Alcohol and health

Canada’s Low-Risk Alcohol Drinking Guidelines help people moderate their drinking and understand the risks, so they make informed decisions.

The guidelines give adults information on how to cut the risks associated with alcohol so they can avoid health and personal problems (e.g., injuries, birth defects, cancer, stroke or high blood pressure).

The guidelines set limits, not targets and don’t prescribe a specific amount to drink.

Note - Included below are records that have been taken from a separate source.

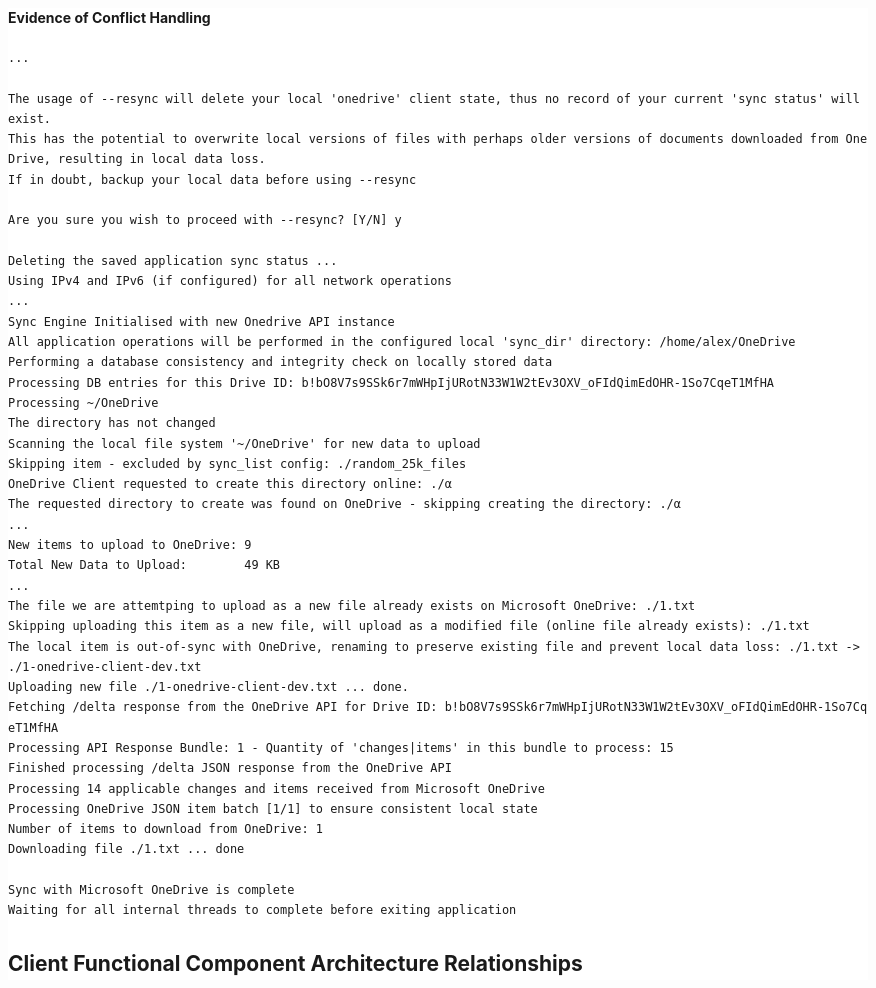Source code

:#### Evidence of Conflict Handling
```
...

The usage of --resync will delete your local 'onedrive' client state, thus no record of your current 'sync status' will exist.
This has the potential to overwrite local versions of files with perhaps older versions of documents downloaded from OneDrive, resulting in local data loss.
If in doubt, backup your local data before using --resync

Are you sure you wish to proceed with --resync? [Y/N] y

Deleting the saved application sync status ...
Using IPv4 and IPv6 (if configured) for all network operations
...
Sync Engine Initialised with new Onedrive API instance
All application operations will be performed in the configured local 'sync_dir' directory: /home/alex/OneDrive
Performing a database consistency and integrity check on locally stored data
Processing DB entries for this Drive ID: b!bO8V7s9SSk6r7mWHpIjURotN33W1W2tEv3OXV_oFIdQimEdOHR-1So7CqeT1MfHA
Processing ~/OneDrive
The directory has not changed
Scanning the local file system '~/OneDrive' for new data to upload
Skipping item - excluded by sync_list config: ./random_25k_files
OneDrive Client requested to create this directory online: ./α
The requested directory to create was found on OneDrive - skipping creating the directory: ./α
...
New items to upload to OneDrive: 9
Total New Data to Upload:        49 KB
...
The file we are attemtping to upload as a new file already exists on Microsoft OneDrive: ./1.txt
Skipping uploading this item as a new file, will upload as a modified file (online file already exists): ./1.txt
The local item is out-of-sync with OneDrive, renaming to preserve existing file and prevent local data loss: ./1.txt -> ./1-onedrive-client-dev.txt
Uploading new file ./1-onedrive-client-dev.txt ... done.
Fetching /delta response from the OneDrive API for Drive ID: b!bO8V7s9SSk6r7mWHpIjURotN33W1W2tEv3OXV_oFIdQimEdOHR-1So7CqeT1MfHA
Processing API Response Bundle: 1 - Quantity of 'changes|items' in this bundle to process: 15
Finished processing /delta JSON response from the OneDrive API
Processing 14 applicable changes and items received from Microsoft OneDrive
Processing OneDrive JSON item batch [1/1] to ensure consistent local state
Number of items to download from OneDrive: 1
Downloading file ./1.txt ... done

Sync with Microsoft OneDrive is complete
Waiting for all internal threads to complete before exiting application
```

## Client Functional Component Architecture Relationships
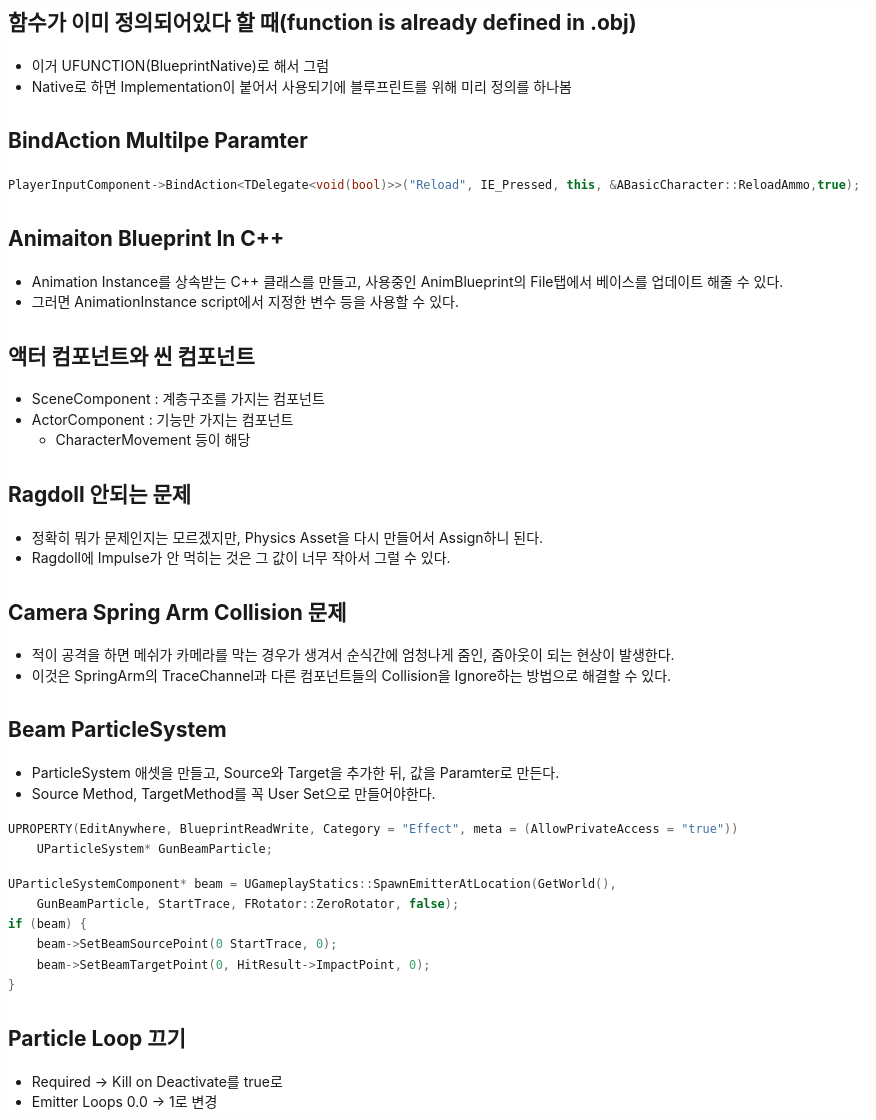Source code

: 
## 함수가 이미 정의되어있다 할 때(function is already defined in .obj)
- 이거 UFUNCTION(BlueprintNative)로 해서 그럼
- Native로 하면 Implementation이 붙어서 사용되기에 블루프린트를 위해 미리 정의를 하나봄

## BindAction Multilpe Paramter
``` C++
PlayerInputComponent->BindAction<TDelegate<void(bool)>>("Reload", IE_Pressed, this, &ABasicCharacter::ReloadAmmo,true);
```

## Animaiton Blueprint In C++
- Animation Instance를 상속받는 C++ 클래스를 만들고, 사용중인 AnimBlueprint의 File탭에서 베이스를 업데이트 해줄 수 있다.
- 그러면 AnimationInstance script에서 지정한 변수 등을 사용할 수 있다.

## 액터 컴포넌트와 씬 컴포넌트
- SceneComponent : 계층구조를 가지는 컴포넌트
- ActorComponent : 기능만 가지는 컴포넌트
    - CharacterMovement 등이 해당

## Ragdoll 안되는 문제
- 정확히 뭐가 문제인지는 모르겠지만, Physics Asset을 다시 만들어서 Assign하니 된다.
- Ragdoll에 Impulse가 안 먹히는 것은 그 값이 너무 작아서 그럴 수 있다.

## Camera Spring Arm Collision 문제
- 적이 공격을 하면 메쉬가 카메라를 막는 경우가 생겨서 순식간에 엄청나게 줌인, 줌아웃이 되는 현상이 발생한다.
- 이것은 SpringArm의 TraceChannel과 다른 컴포넌트들의 Collision을 Ignore하는 방법으로 해결할 수 있다.

## Beam ParticleSystem
- ParticleSystem 애셋을 만들고, Source와 Target을 추가한 뒤, 값을 Paramter로 만든다.
- Source Method, TargetMethod를 꼭 User Set으로 만들어야한다.
``` C++
UPROPERTY(EditAnywhere, BlueprintReadWrite, Category = "Effect", meta = (AllowPrivateAccess = "true"))
    UParticleSystem* GunBeamParticle;
```
``` C++
UParticleSystemComponent* beam = UGameplayStatics::SpawnEmitterAtLocation(GetWorld(),
    GunBeamParticle, StartTrace, FRotator::ZeroRotator, false);
if (beam) {
    beam->SetBeamSourcePoint(0 StartTrace, 0);
    beam->SetBeamTargetPoint(0, HitResult->ImpactPoint, 0);
}
```

## Particle Loop 끄기
- Required -> Kill on Deactivate를 true로 
- Emitter Loops 0.0 -> 1로 변경
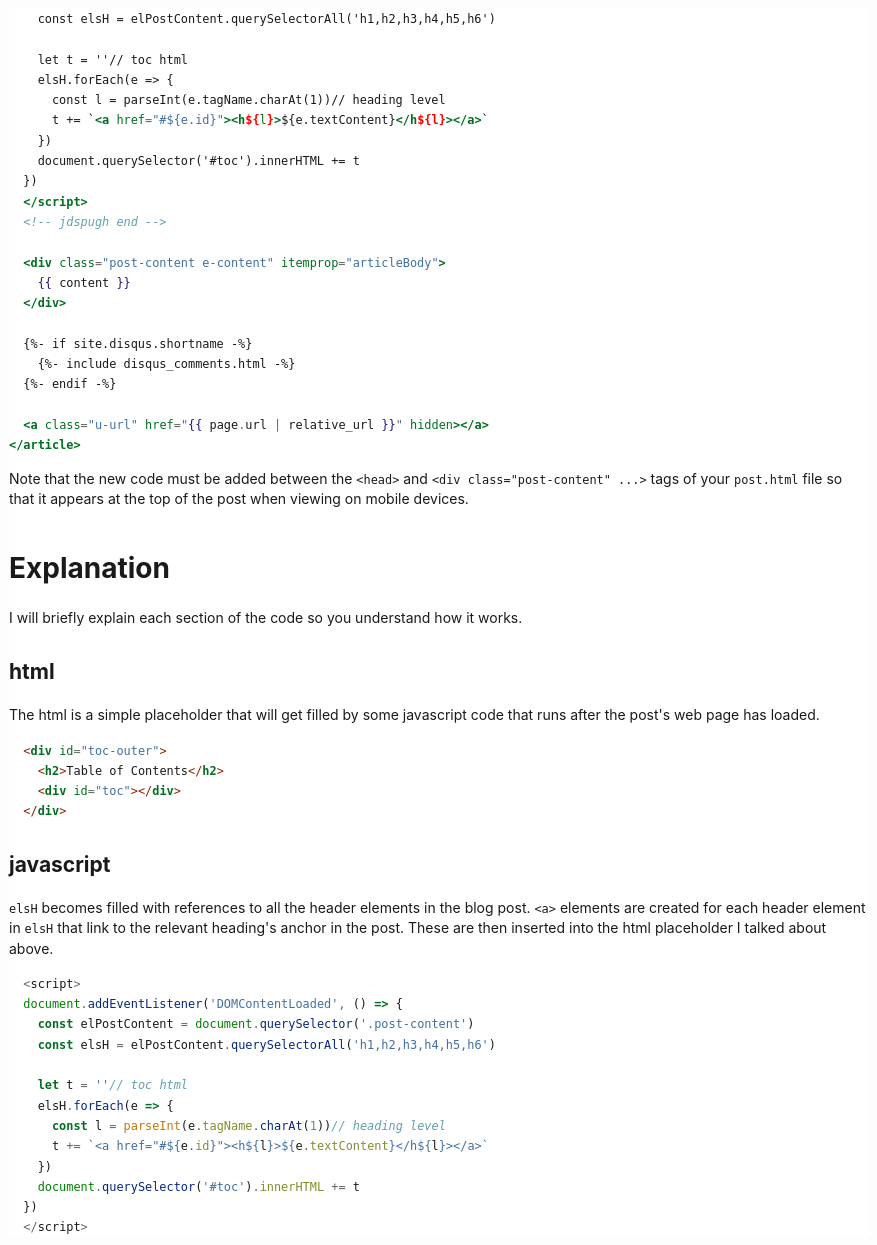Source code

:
 ```handlebars
    const elsH = elPostContent.querySelectorAll('h1,h2,h3,h4,h5,h6')

    let t = ''// toc html
    elsH.forEach(e => {
      const l = parseInt(e.tagName.charAt(1))// heading level
      t += `<a href="#${e.id}"><h${l}>${e.textContent}</h${l}></a>`
    })
    document.querySelector('#toc').innerHTML += t
  })
  </script>
  <!-- jdspugh end -->

  <div class="post-content e-content" itemprop="articleBody">
    {{ content }}
  </div>

  {%- if site.disqus.shortname -%}
    {%- include disqus_comments.html -%}
  {%- endif -%}

  <a class="u-url" href="{{ page.url | relative_url }}" hidden></a>
</article>
```

Note that the new code must be added between the `<head>` and `<div class="post-content" ...>` tags of your `post.html` file so that it appears at the top of the post when viewing on mobile devices.

# Explanation

I will briefly explain each section of the code so you understand how it works.

## html

The html is a simple placeholder that will get filled by some javascript code that runs after the post's web page has loaded.

```html
  <div id="toc-outer">
    <h2>Table of Contents</h2>
    <div id="toc"></div>
  </div>
```

## javascript

`elsH` becomes filled with references to all the header elements in the blog post. `<a>` elements are created for each header element in `elsH` that link to the relevant heading's anchor in the post. These are then inserted into the html placeholder I talked about above.

```js
  <script>
  document.addEventListener('DOMContentLoaded', () => {
    const elPostContent = document.querySelector('.post-content')
    const elsH = elPostContent.querySelectorAll('h1,h2,h3,h4,h5,h6')

    let t = ''// toc html
    elsH.forEach(e => {
      const l = parseInt(e.tagName.charAt(1))// heading level
      t += `<a href="#${e.id}"><h${l}>${e.textContent}</h${l}></a>`
    })
    document.querySelector('#toc').innerHTML += t
  })
  </script>
```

When people consume beyond the guidelines, it puts them at greater risk for injuries, health and personal problems. The guidelines are designed to cover all aspects of drinking, including situations when you should avoid alcohol altogether.

1 drink standard

One drink equals:

  • 341 ml (12 oz.) bottle of 5% beer, cider, or cooler
  • 142 ml (5 oz.) glass of 12% wine
  • 43 ml (1.5 oz.) serving of 40% distilled alcohol (e.g., rye, gin, rum)

Daily/weekly limits

Reduce long-term health risks

Over time, even moderate drinking can increase your risk of some chronic diseases, including cancer. Always have a couple of non-drinking days each week. Follow these guidelines to reduce your long-term health risk:

  • women: 0-2 drinks a day, up to 10 drinks a week
  • men: 0-3 drinks a day, up to 15 drinks a week

Reduce risk for injury and harm

Once in a while you might have an extra drink, but it’s important to stay within the weekly limits. Follow these guidelines to reduce your short-term health risk and related harm:

  • women: no more than 3 drinks on any single occasion
  • men: no more than 4 drinks on any single occasion

When not to drink

Do not drink when:

  • driving any vehicle or using machinery or tools
  • pregnant or planning to become pregnant
  • doing any kind of dangerous physical activity
  • living with mental or physical health problems or alcohol dependence
  • responsible for other people’s safety
  • making important decisions
  • using medication or other drugs that interact with alcohol

If you drink

You should:

  • not exceed the daily and weekly limits
  • drink slowly (do not have more than 2 drinks in 3 hours)
  • have 1 non-alcoholic drink for every alcoholic drink
  • eat before and while you are drinking
  • make sure you have non-drinking days each week to avoid developing a habit
  • always consider your age, sex, body weight and any health problems


If you are pregnant, breastfeeding or planning to become pregnant, the safest choice is to avoid all alcohol. Talk to your health care provider to get more information.

Youth and alcohol

Alcohol can harm the way the body and brain develop in youth. Young adults (19 to 24 years old) should never go over the daily and weekly limits.

Supporting research

The guidelines were developed by a team of independent Canadian and international experts, guided by the report Alcohol and Health in Canada: A Summary of Evidence and Guidelines for Low-Risk Drinking.